1 Voir la requête au conseil de préfecture, qui précède.

II LETTRE PARTICULIÈRE.

Tours, 28 novembre 1820.

Vous êtes babillard, et vous montrez mes lettres, ou bien vous les perdez; elles vont de main en main, et tombent dans les journaux. Le mal serait petit, si je ne vous mandais que les nouvelles du Font-Neuf; mais de cette façon tout le monde sait nos affaires. Et croyez-vous, je vous prie, moi qui ai toujours fui la mauvaise compagnie, que je prenne plaisir à me voir dans la Gazette?

Notre vigne n'est point si chétive qu'on le voudrait bien faire croire. Les vieilles souches, à vrai dire, sont pourries jusqu'au cœur, et le fruit n'en vaut guère; mais un jeune plant s'élève, qui va prendre le dessus et couvrir tout bientôt. Laissez-le croître avec cette vigueur, cette séve, seulement cinq ou six ans encore, et vous m'en direz des nouvelles.

Si vous me promettiez de tenir votre langue, je vous conterais... mais non; car vous iriez tout dire, et je suis averti; je vous conterais nos élections, comment tout cela s'est passé, la messe du Saint-Esprit, le noble pair et son urne, le club des gentilshommes, l'embarras du préfet, et d'autres choses non moins utiles à savoir qu'agréables; mais quoi! vous ne pouvez rien taire; un peu de discrétion est bien rare aujourd'hui. Les gens crèveraient plutôt que de ne point jaser, et vous tout le premier. Vous ne saurez rien cette fois; pas un mot, nulle nouvelle; pour vous punir, je veux ne vous rien dire, si je puis.

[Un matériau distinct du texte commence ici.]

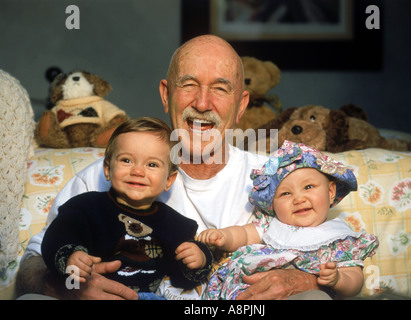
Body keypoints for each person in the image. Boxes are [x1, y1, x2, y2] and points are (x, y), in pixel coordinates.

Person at [17, 34, 327, 300]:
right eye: (189, 85)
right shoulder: (107, 175)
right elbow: (33, 262)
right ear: (167, 95)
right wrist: (65, 285)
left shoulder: (279, 179)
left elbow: (340, 254)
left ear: (241, 105)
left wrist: (305, 280)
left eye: (220, 89)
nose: (203, 103)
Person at [40, 117, 213, 300]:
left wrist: (199, 260)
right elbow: (56, 237)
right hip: (89, 293)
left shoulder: (174, 224)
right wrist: (70, 258)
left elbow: (183, 278)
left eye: (152, 164)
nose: (138, 171)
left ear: (169, 180)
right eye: (126, 160)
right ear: (107, 168)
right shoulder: (86, 207)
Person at [199, 141, 379, 300]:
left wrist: (338, 279)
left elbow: (355, 281)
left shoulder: (340, 239)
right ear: (273, 204)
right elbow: (245, 234)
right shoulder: (272, 224)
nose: (298, 199)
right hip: (248, 289)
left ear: (331, 192)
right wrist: (223, 236)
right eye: (285, 193)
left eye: (308, 187)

Oui, par ma foi, c'était une chose curieuse à voir. Figurezvous, sur une estrade, un homme tout brillant de crachats; devant lui une table, et sur la table une urne. Si vous me demandez ce que c'est que cette urne, cela m'avait tout l'air d'une boîte de sapin. L'homme, c'était le président comte Villemanzy, noble pair, dont le père n'était ni pair ni noble, mais procureur fiscal, ou quelque chose d'approchant. Je note ceci pour vous qui aimez la nouvelle noblesse. Jadis la Rochefoucauld était de votre avis, il la voulait toute neuve ; neuve elle se vendait alors; elle valait mieux. La vieille ne se vendait pas. Pour moi ce m'est tout un, l'ancienne, la nouvelle, la Tremouille ou Godin, Rohan ou Ravigot, j'en donne le choix pour une épingle.